Severe Risk
IP 87.120.191.65 is a maximum-threat-level address linked to 720 reported incidents of hacking activity, originating from US-based infrastructure operated by Vpsvault.host Ltd under ASN AS215925, with automated honeypot sensors recording sustained hostile engagement over a four-month window from December 2025 through March 2026.
The data paints a concerning picture of persistent intrusion activity: 720 total abuse reports against this single IP, with 20 of the most recent reports specifically categorised as hacking attempts, all attributed to automated honeypot detections. Despite an unusually low activity frequency score of 0/10, the sheer volume of reports across multiple months indicates continuous automated scanning or exploitation attempts rather than isolated probes. The 66% confidence score reflects that while the threat classification is definitive, attribution nuances remain. The address sits within a commercial hosting environment operated by Vpsvault.host Ltd, a context that often correlates with compromised servers, bulletproof hosting, or exit-node abuse.
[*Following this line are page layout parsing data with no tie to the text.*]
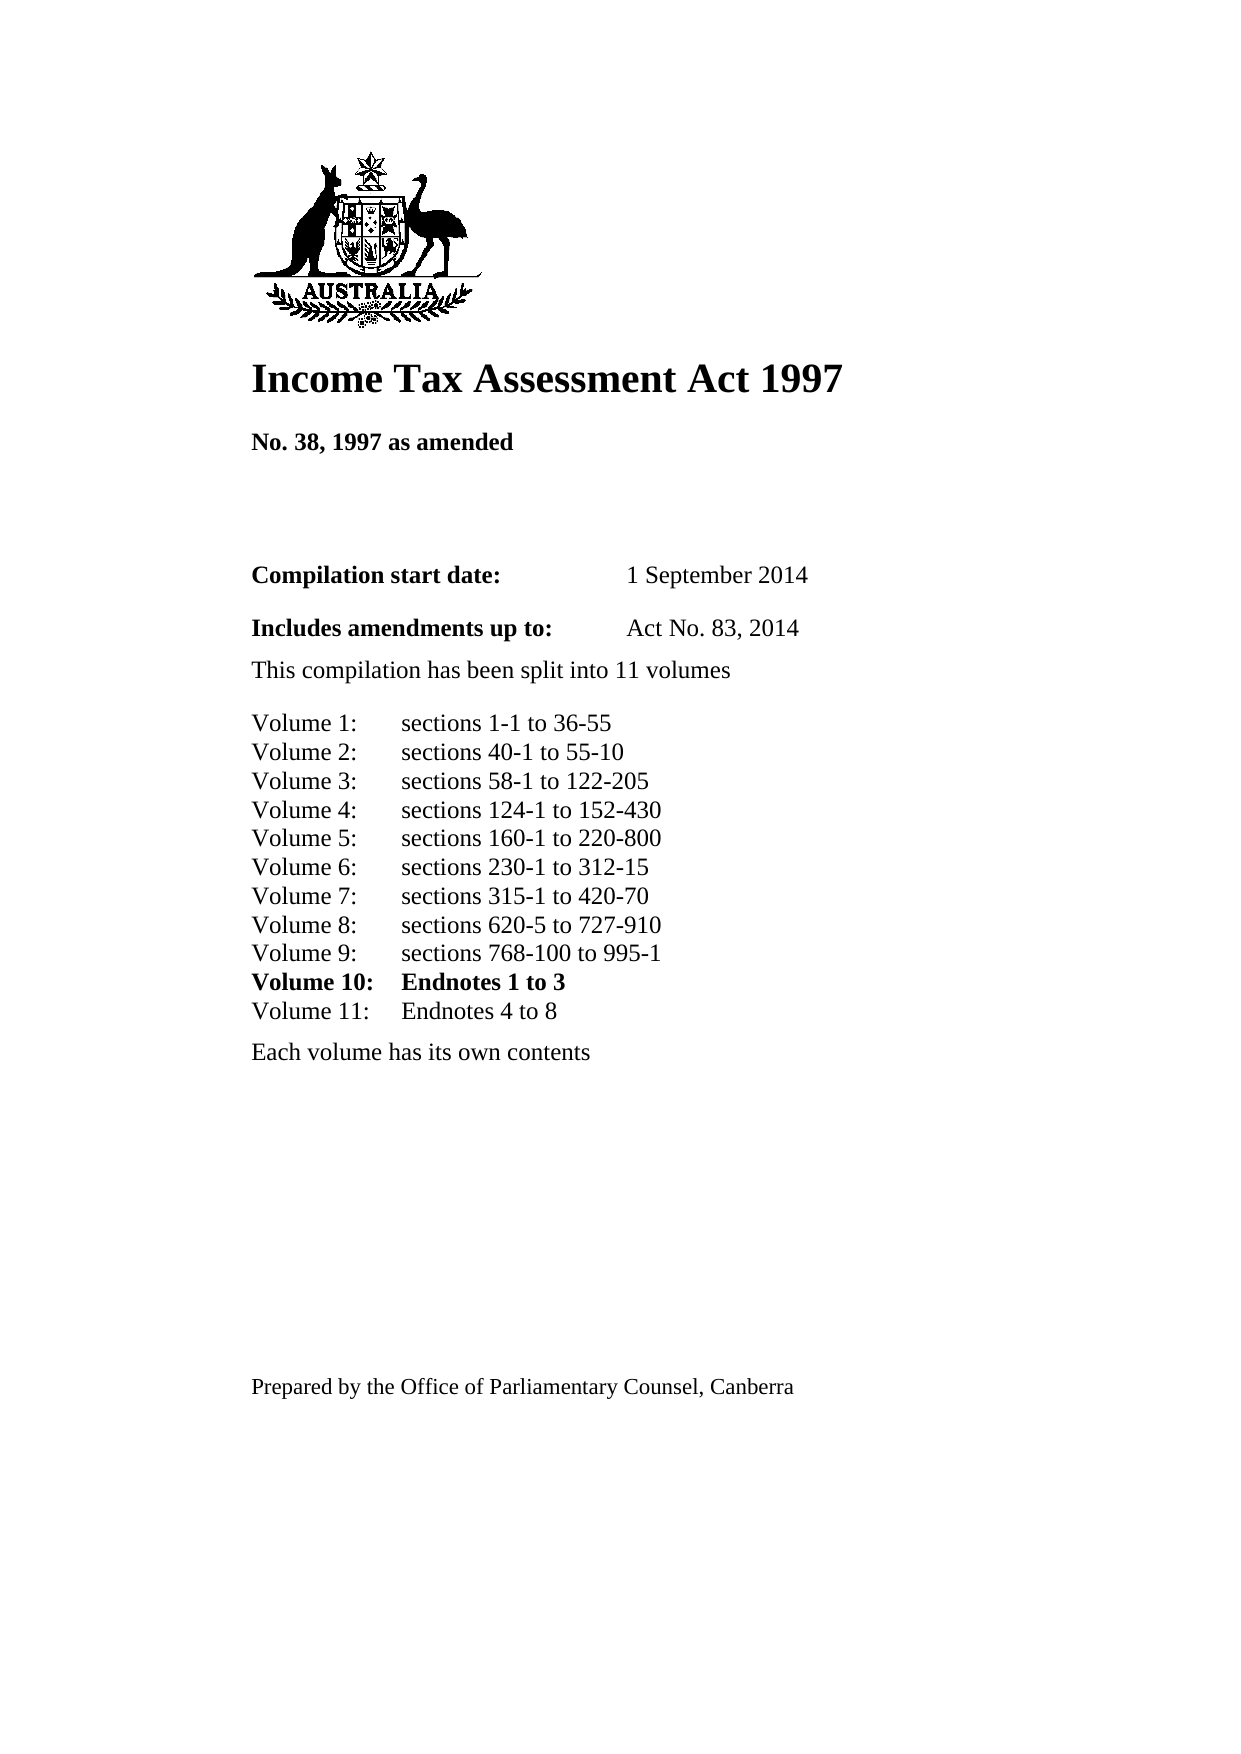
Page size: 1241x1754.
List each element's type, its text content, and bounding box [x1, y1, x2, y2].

text Volume 8: sections 620-5 to 727-910 [251, 910, 989, 938]
text Volume 7: sections 315-1 to 420-70 [251, 881, 989, 910]
text Compilation start date: 1 September 2014 [251, 560, 989, 588]
text Volume 1: sections 1-1 to 36-55 [251, 708, 989, 737]
text Volume 9: sections 768-100 to 995-1 [251, 938, 989, 967]
text Volume 4: sections 124-1 to 152-430 [251, 795, 989, 823]
text Volume 5: sections 160-1 to 220-800 [251, 823, 989, 852]
text No. 38, 1997 as amended [251, 427, 989, 456]
text This compilation has been split into 11 volumes [251, 655, 989, 683]
text Each volume has its own contents [251, 1037, 989, 1066]
text Volume 11: Endnotes 4 to 8 [251, 996, 989, 1025]
text Volume 2: sections 40-1 to 55-10 [251, 737, 989, 766]
text Volume 6: sections 230-1 to 312-15 [251, 852, 989, 881]
text Income Tax Assessment Act 1997 [251, 354, 989, 402]
text Volume 3: sections 58-1 to 122-205 [251, 766, 989, 795]
text Volume 10: Endnotes 1 to 3 [251, 967, 989, 996]
text Includes amendments up to: Act No. 83, 2014 [251, 613, 989, 642]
Hacking activity in this context encompasses vulnerability exploitation, credential attacks, and unauthorized access attempts targeting exposed services. For an organisation with directly reachable infrastructure, an IP accumulating this volume of hacking reports poses a concrete risk of successful compromise through brute-force attempts, exploitation of unpatched software, or targeted service abuse. Automated honeypot sensors recording consistent reports suggest the address is actively involved in systematic reconnaissance or exploitation campaigns against internet-facing systems.
Site operators should implement immediate defensive measures: block or heavily rate-limit connections from this address at the firewall level, enforce strong authentication on all accessible services with particular attention to SSH and RDP, and apply security patches systematically. Deploying fail2ban or equivalent log-analysis tools can automate the blocking of repeated intrusion patterns. Continuous traffic analysis and log monitoring will help determine whether this address has been used in prior successful compromises against your infrastructure.